Danesh menata ke lemari setelah ada beberapa baju yang terpilih. Bajunya sendiri kini menjadi memiliki tempat yang lebih leluasa. Memberi ruang sejenak antara baju santai dan formal.
"Kalau capek istirahat aja ... biar aku yang nerusin. Kamu baru sembuh loh, Sayang ... jangan buat aku khawatir," titah sang pria lagi.
"Nanggung, Mas ... sedikit lagi selesai."
Mereka berdua bekerja sama menata isi lemari sampai terlihat rapi kembali. Sementara Kenes memilih baju yang tidak disukai lagi, prianya memasukkan dan menata baju pilihan ke lemari.

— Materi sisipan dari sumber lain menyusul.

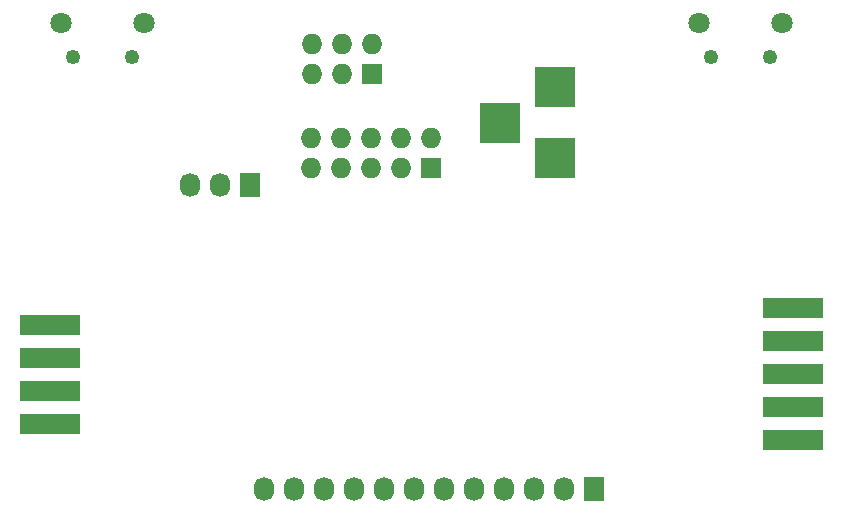
<source format=gbs>
G04 #@! TF.FileFunction,Soldermask,Bot*
%FSLAX46Y46*%
G04 Gerber Fmt 4.6, Leading zero omitted, Abs format (unit mm)*
G04 Created by KiCad (PCBNEW (2015-07-11 BZR 5925, Git c291b88)-product) date 9/9/2015 4:31:28 PM*
%MOMM*%
G01*
G04 APERTURE LIST*
%ADD10C,0.100000*%
%ADD11R,5.080000X1.778000*%
%ADD12R,3.500120X3.500120*%
%ADD13R,1.727200X1.727200*%
%ADD14O,1.727200X1.727200*%
%ADD15R,1.727200X2.032000*%
%ADD16O,1.727200X2.032000*%
%ADD17C,1.800000*%
%ADD18C,1.250000*%
G04 APERTURE END LIST*
D10*
D11*
X105460000Y-139706000D03*
X105460000Y-142500000D03*
X105460000Y-145294000D03*
X105460000Y-148088000D03*
X105460000Y-136912000D03*
X42540000Y-146691000D03*
X42540000Y-143897000D03*
X42540000Y-141103000D03*
X42540000Y-138309000D03*
D12*
X85300000Y-124200140D03*
X85300000Y-118200660D03*
X80601000Y-121200400D03*
D13*
X74800000Y-125000000D03*
D14*
X74800000Y-122460000D03*
X72260000Y-125000000D03*
X72260000Y-122460000D03*
X69720000Y-125000000D03*
X69720000Y-122460000D03*
X67180000Y-125000000D03*
X67180000Y-122460000D03*
X64640000Y-125000000D03*
X64640000Y-122460000D03*
D13*
X69800000Y-117100000D03*
D14*
X69800000Y-114560000D03*
X67260000Y-117100000D03*
X67260000Y-114560000D03*
X64720000Y-117100000D03*
X64720000Y-114560000D03*
D15*
X59500000Y-126500000D03*
D16*
X56960000Y-126500000D03*
X54420000Y-126500000D03*
D17*
X50500900Y-112762540D03*
D18*
X49500900Y-115662540D03*
X44500900Y-115662540D03*
D17*
X43500900Y-112762540D03*
X104500900Y-112762540D03*
D18*
X103500900Y-115662540D03*
X98500900Y-115662540D03*
D17*
X97500900Y-112762540D03*
D15*
X88600000Y-152200000D03*
D16*
X86060000Y-152200000D03*
X83520000Y-152200000D03*
X80980000Y-152200000D03*
X78440000Y-152200000D03*
X75900000Y-152200000D03*
X73360000Y-152200000D03*
X70820000Y-152200000D03*
X68280000Y-152200000D03*
X65740000Y-152200000D03*
X63200000Y-152200000D03*
X60660000Y-152200000D03*
M02*

</source>
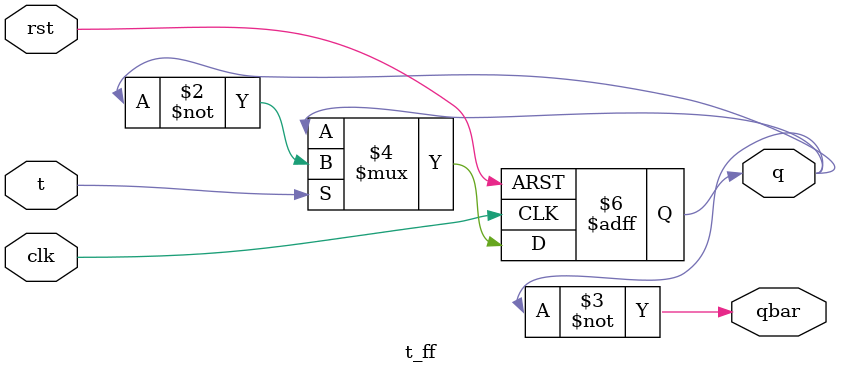
<source format=v>
`timescale 1ns / 1ps
module t_ff (
    input clk, rst, t,
    output reg q,
    output qbar
);

  always @(posedge clk or posedge rst) begin
    if (rst)
      q <= 1'b0;  // Reset output to 0
    else if (t)
      q <= ~q;    // Toggle when T is 1
    // If t = 0, q remains unchanged
  end
  
  assign qbar = ~q;  // qbar is the complement of q

endmodule


</source>
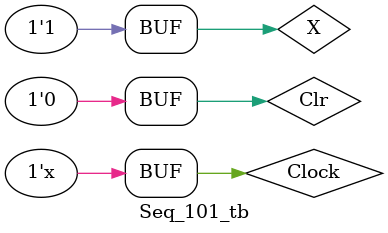
<source format=v>
`timescale 1ns/1ns

module Seq_101(Out, X, Clock, Clr);
	output reg Out;
	input X, Clock, Clr;
	reg [1:0]Next_State, State=2'b00;

always@(X, State)
begin
	case(State)
	00: begin
		if(X) begin
			Next_State <= 2'b01;
			Out <= 1'b0;
		end
		else begin 
			Next_State <= 2'b00;
			Out <= 1'b0;
		end
	end
	01: begin
		if(X) begin
			Next_State <= 2'b01;
			Out <= 1'b0;
		end
		else begin 
			Next_State <= 2'b10;
			Out <= 1'b0;
		end
	end
	10: begin
		if(X) begin
			Next_State <= 2'b01;
			Out <= 1'b1;
		end
		else begin 
			Next_State <= 2'b00;
			Out <= 1'b0;
		end
	
	end
	default: begin
		Next_State <= 2'b00;
		Out <= 1'b0;
	end
	endcase

end

always@(posedge Clock)
begin
	if(Clr) 
		State <= 2'b00;
	else 
		State <= Next_State;
end	
	

endmodule


module Seq_101_tb();

	wire Out;
	wire [1:0]State;
	reg X, Clock, Clr;


Seq_101 s0(Out, X, State, Clock, Clr);

initial begin
Clr = 1'b0;
Clock = 1'b0;
Clr = #10 1'b1;
Clr = #20 1'b0;
end

always #5 Clock = ~Clock;

initial begin	
	X = #30 1'b0;
	X = #60 1'b1;
	X = #80 1'b0;
	X = #90 1'b1;
	X = #110 1'b0;
	X = #130 1'b1;

end

endmodule
</source>
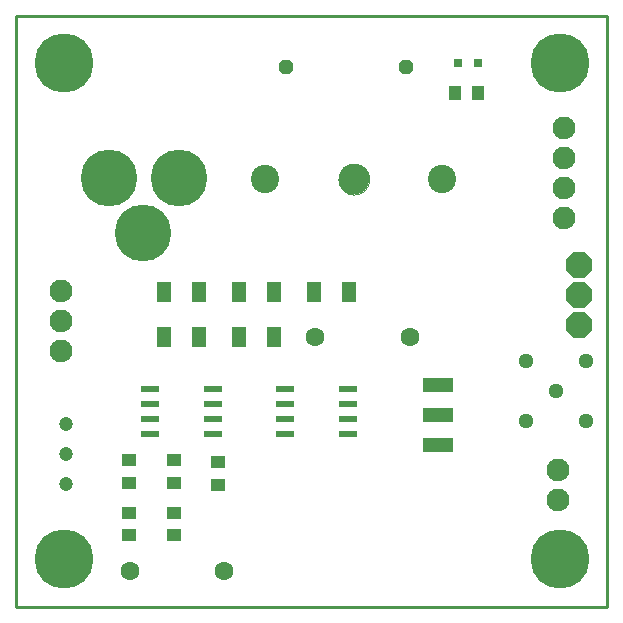
<source format=gts>
G75*
%MOIN*%
%OFA0B0*%
%FSLAX24Y24*%
%IPPOS*%
%LPD*%
%AMOC8*
5,1,8,0,0,1.08239X$1,22.5*
%
%ADD10C,0.0100*%
%ADD11R,0.0638X0.0236*%
%ADD12R,0.0512X0.0433*%
%ADD13C,0.0472*%
%ADD14C,0.0630*%
%ADD15R,0.0472X0.0669*%
%ADD16C,0.0760*%
%ADD17C,0.0945*%
%ADD18C,0.0000*%
%ADD19C,0.1024*%
%ADD20C,0.1890*%
%ADD21R,0.0315X0.0315*%
%ADD22R,0.0433X0.0512*%
%ADD23OC8,0.0480*%
%ADD24C,0.0512*%
%ADD25R,0.1000X0.0500*%
%ADD26OC8,0.0850*%
%ADD27C,0.1969*%
D10*
X000150Y000150D02*
X000150Y019835D01*
X019835Y019835D01*
X019835Y000150D01*
X000150Y000150D01*
D11*
X004589Y005900D03*
X004589Y006400D03*
X004589Y006900D03*
X004589Y007400D03*
X006711Y007400D03*
X006711Y006900D03*
X006711Y006400D03*
X006711Y005900D03*
X009089Y005900D03*
X009089Y006400D03*
X009089Y006900D03*
X009089Y007400D03*
X011211Y007400D03*
X011211Y006900D03*
X011211Y006400D03*
X011211Y005900D03*
D12*
X006870Y004964D03*
X006870Y004216D03*
X005400Y004276D03*
X005400Y005024D03*
X003900Y005024D03*
X003900Y004276D03*
X003900Y003274D03*
X003900Y002526D03*
X005400Y002526D03*
X005400Y003274D03*
D13*
X001821Y004241D03*
X001821Y005241D03*
X001821Y006241D03*
D14*
X003930Y001335D03*
X007079Y001335D03*
X010119Y009142D03*
X013268Y009142D03*
D15*
X011241Y010650D03*
X010059Y010650D03*
X008741Y010650D03*
X007559Y010650D03*
X006241Y010650D03*
X005059Y010650D03*
X005059Y009150D03*
X006241Y009150D03*
X007559Y009150D03*
X008741Y009150D03*
D16*
X001638Y008670D03*
X001638Y009670D03*
X001638Y010670D03*
X018200Y004700D03*
X018200Y003700D03*
X018400Y013100D03*
X018400Y014100D03*
X018400Y015100D03*
X018400Y016100D03*
D17*
X014353Y014400D03*
X008447Y014400D03*
D18*
X010888Y014400D02*
X010890Y014445D01*
X010896Y014489D01*
X010905Y014533D01*
X010919Y014575D01*
X010936Y014616D01*
X010957Y014656D01*
X010981Y014694D01*
X011008Y014729D01*
X011038Y014762D01*
X011071Y014792D01*
X011106Y014819D01*
X011144Y014843D01*
X011184Y014864D01*
X011225Y014881D01*
X011267Y014895D01*
X011311Y014904D01*
X011355Y014910D01*
X011400Y014912D01*
X011445Y014910D01*
X011489Y014904D01*
X011533Y014895D01*
X011575Y014881D01*
X011616Y014864D01*
X011656Y014843D01*
X011694Y014819D01*
X011729Y014792D01*
X011762Y014762D01*
X011792Y014729D01*
X011819Y014694D01*
X011843Y014656D01*
X011864Y014616D01*
X011881Y014575D01*
X011895Y014533D01*
X011904Y014489D01*
X011910Y014445D01*
X011912Y014400D01*
X011910Y014355D01*
X011904Y014311D01*
X011895Y014267D01*
X011881Y014225D01*
X011864Y014184D01*
X011843Y014144D01*
X011819Y014106D01*
X011792Y014071D01*
X011762Y014038D01*
X011729Y014008D01*
X011694Y013981D01*
X011656Y013957D01*
X011616Y013936D01*
X011575Y013919D01*
X011533Y013905D01*
X011489Y013896D01*
X011445Y013890D01*
X011400Y013888D01*
X011355Y013890D01*
X011311Y013896D01*
X011267Y013905D01*
X011225Y013919D01*
X011184Y013936D01*
X011144Y013957D01*
X011106Y013981D01*
X011071Y014008D01*
X011038Y014038D01*
X011008Y014071D01*
X010981Y014106D01*
X010957Y014144D01*
X010936Y014184D01*
X010919Y014225D01*
X010905Y014267D01*
X010896Y014311D01*
X010890Y014355D01*
X010888Y014400D01*
D19*
X011400Y014400D03*
D20*
X005557Y014439D03*
X004376Y012589D03*
X003235Y014439D03*
D21*
X014875Y018270D03*
X015525Y018270D03*
D22*
X015524Y017275D03*
X014776Y017275D03*
D23*
X013150Y018150D03*
X009150Y018150D03*
D24*
X017150Y008350D03*
X018150Y007350D03*
X017150Y006350D03*
X019150Y006350D03*
X019150Y008350D03*
D25*
X014205Y007536D03*
X014205Y006536D03*
X014205Y005536D03*
D26*
X018900Y009550D03*
X018900Y010550D03*
X018900Y011550D03*
D27*
X018260Y018260D03*
X018260Y001725D03*
X001725Y001725D03*
X001725Y018260D03*
M02*

</source>
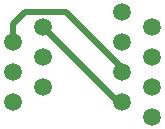
<source format=gbl>
%FSLAX33Y33*%
%MOMM*%
%ADD10C,0.508*%
%ADD11C,1.49*%
%ADD12C,1.5*%
D10*
%LNbottom copper_traces*%
G01*
X11455Y11655D02*
X12500Y12700D01*
X16000Y12700*
X11455Y10155D02*
X11455Y11655D01*
X16000Y12700D02*
X20705Y7995D01*
X13995Y11425D02*
X20345Y5075D01*
%LNbottom copper component 9bedb3a682e5a9c3*%
D11*
X20705Y5075D03*
X20705Y7615D03*
X20705Y10155D03*
X20705Y12695D03*
X23245Y11425D03*
X23245Y8885D03*
X23245Y6345D03*
X23245Y3805D03*
%LNbottom copper component 4d4f1128591a25da*%
D12*
X13995Y11425D03*
X13995Y8885D03*
X13995Y6345D03*
X11455Y5075D03*
X11455Y7615D03*
X11455Y10155D03*
M02*
</source>
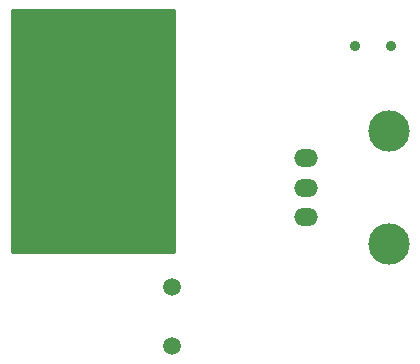
<source format=gbr>
G04 #@! TF.FileFunction,Soldermask,Bot*
%FSLAX46Y46*%
G04 Gerber Fmt 4.6, Leading zero omitted, Abs format (unit mm)*
G04 Created by KiCad (PCBNEW 0.201511300701+6336~38~ubuntu14.04.1-stable) date Wed 02 Dec 2015 03:43:02 PM EET*
%MOMM*%
G01*
G04 APERTURE LIST*
%ADD10C,0.100000*%
%ADD11O,2.000000X1.500000*%
%ADD12C,3.500000*%
%ADD13C,1.500000*%
%ADD14C,0.900000*%
%ADD15C,0.254000*%
G04 APERTURE END LIST*
D10*
D11*
X135100000Y-82700000D03*
X135100000Y-85200000D03*
X135100000Y-87700000D03*
D12*
X142100000Y-80400000D03*
X142100000Y-90000000D03*
D13*
X123750000Y-98650000D03*
X123750000Y-93650000D03*
D14*
X142250000Y-73250000D03*
X139250000Y-73250000D03*
D15*
G36*
X123873000Y-90623000D02*
X110127000Y-90623000D01*
X110127000Y-70127000D01*
X123873000Y-70127000D01*
X123873000Y-90623000D01*
X123873000Y-90623000D01*
G37*
X123873000Y-90623000D02*
X110127000Y-90623000D01*
X110127000Y-70127000D01*
X123873000Y-70127000D01*
X123873000Y-90623000D01*
M02*

</source>
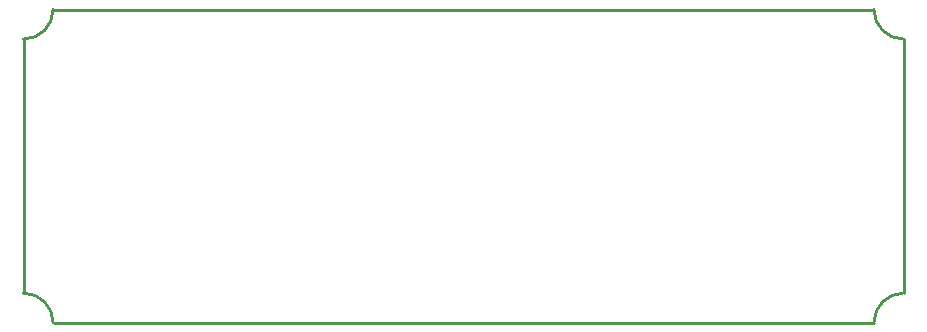
<source format=gko>
G04 Layer_Color=16711935*
%FSLAX44Y44*%
%MOMM*%
G71*
G01*
G75*
%ADD42C,0.2540*%
D42*
X720000Y265000D02*
G03*
X745000Y240000I25000J0D01*
G01*
X0D02*
G03*
X25000Y265000I0J25000D01*
G01*
X745000Y25000D02*
G03*
X720000Y-0I0J-25000D01*
G01*
X25000Y0D02*
G03*
X-0Y25000I-25000J0D01*
G01*
X0D02*
Y240000D01*
X25000Y265000D02*
X720000D01*
X745000Y25000D02*
Y240000D01*
X26000Y-0D02*
X720000D01*
M02*

</source>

Setelah berjuang hampir tiga puluh menit, akhirnya selesai. Tinggal menaruh baju yang tersisa, lumayan banyak ada beberapa tumpuk. Mungkin jika dimasukkan kardus bisa penuh.
"Masukin kantong aja apa, Mas? Apa pakai kardus?" Kenes meminta saran dari prianya.
"Kalau semisal mau dikasih orang langsung mending pakai kantong aja ... emang mau dikasih siapa?" tanya Danesh.
"Kasih Yuyun aja apa ya? Ukuran badanku sepertinya hampir sama," jawabnya sembari mengingat karyawan kepercayaannya.
"Ya udah. Mau dikasih kapan? Suruh ke sini aja orangnya biar kamu gak capek ngangkatnya," usul Danesh lagi.
"Iya ... ya, udah. Aku jadi lapar habis milihin baju. Makannya masih menu toge lagi gak ya ...?" tanyanya dengan wajah iba.
Danesh tersenyum melihat raut wajah di depannya. Binar matanya selalu saja mampu membuatnya semakin menggila. Entah kenapa kecantikan Kenes tak pernah berubah dalam keadaan apa pun.
"Enggak apa-apa kalau menunya masih toge. Sekalian menghemat minyak. Kan, bagus makan makanan yang direbus. Dan siapa tahu juga ini menjadi salah satu usaha kita untuk mendapat buah hati. Kamu gak keberatan, kan? Anggap aja nyenengin Mama." Pria di depannya memberi pengertian yang sebisa mungkin tidak menyakiti hati sang istri.
Kenes mulai mengerti. Mencoba hal baru bukanlah sesuatu hal yang menyiksa. Ia bisa belajar hidup sehat. Tidak ada salahnya menuruti kata imam keluarga.